Activity: Output, word for word, the lines of this listing that fall between the line with "La plus frappante" and the line with "collectionneuse passionnée de", counting both of those lines, and no others.

Dataset content:
+---+
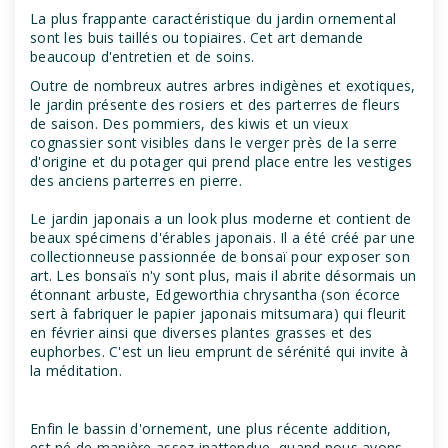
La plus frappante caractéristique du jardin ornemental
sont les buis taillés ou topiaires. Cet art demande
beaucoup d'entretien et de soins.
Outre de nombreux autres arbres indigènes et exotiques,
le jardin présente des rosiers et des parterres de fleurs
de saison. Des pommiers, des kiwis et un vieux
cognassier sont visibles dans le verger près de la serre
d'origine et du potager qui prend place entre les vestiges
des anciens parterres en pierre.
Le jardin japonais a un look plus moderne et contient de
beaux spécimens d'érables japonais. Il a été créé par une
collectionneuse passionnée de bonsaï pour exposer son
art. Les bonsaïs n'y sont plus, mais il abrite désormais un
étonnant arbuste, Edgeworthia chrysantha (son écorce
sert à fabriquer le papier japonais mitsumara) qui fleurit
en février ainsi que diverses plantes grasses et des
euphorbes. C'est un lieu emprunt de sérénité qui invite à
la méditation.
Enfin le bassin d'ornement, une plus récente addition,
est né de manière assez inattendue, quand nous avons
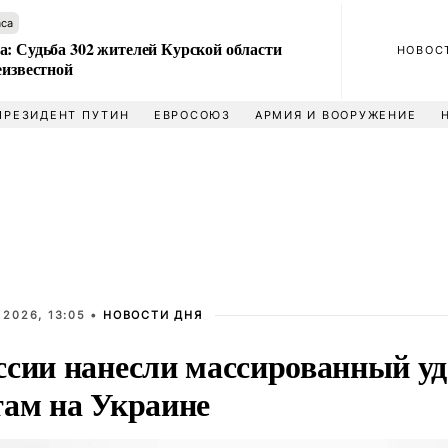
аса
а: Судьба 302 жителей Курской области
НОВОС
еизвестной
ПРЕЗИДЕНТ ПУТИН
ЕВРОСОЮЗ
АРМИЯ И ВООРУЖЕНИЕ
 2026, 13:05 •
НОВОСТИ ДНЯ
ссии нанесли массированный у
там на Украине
+---+
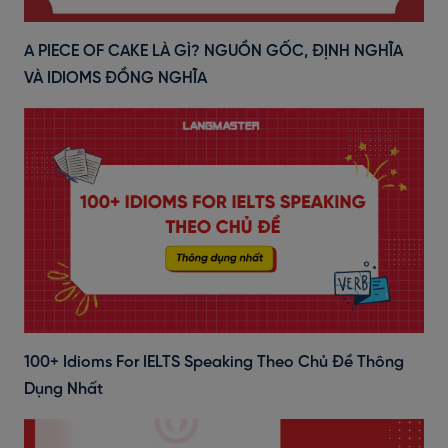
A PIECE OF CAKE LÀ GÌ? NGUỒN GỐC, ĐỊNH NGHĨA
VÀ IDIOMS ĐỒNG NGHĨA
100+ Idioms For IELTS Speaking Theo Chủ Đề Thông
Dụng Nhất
+---+
Task output:
La plus frappante caractéristique du jardin ornemental
sont les buis taillés ou topiaires. Cet art demande
beaucoup d'entretien et de soins.
Outre de nombreux autres arbres indigènes et exotiques,
le jardin présente des rosiers et des parterres de fleurs
de saison. Des pommiers, des kiwis et un vieux
cognassier sont visibles dans le verger près de la serre
d'origine et du potager qui prend place entre les vestiges
des anciens parterres en pierre.
Le jardin japonais a un look plus moderne et contient de
beaux spécimens d'érables japonais. Il a été créé par une
collectionneuse passionnée de bonsaï pour exposer son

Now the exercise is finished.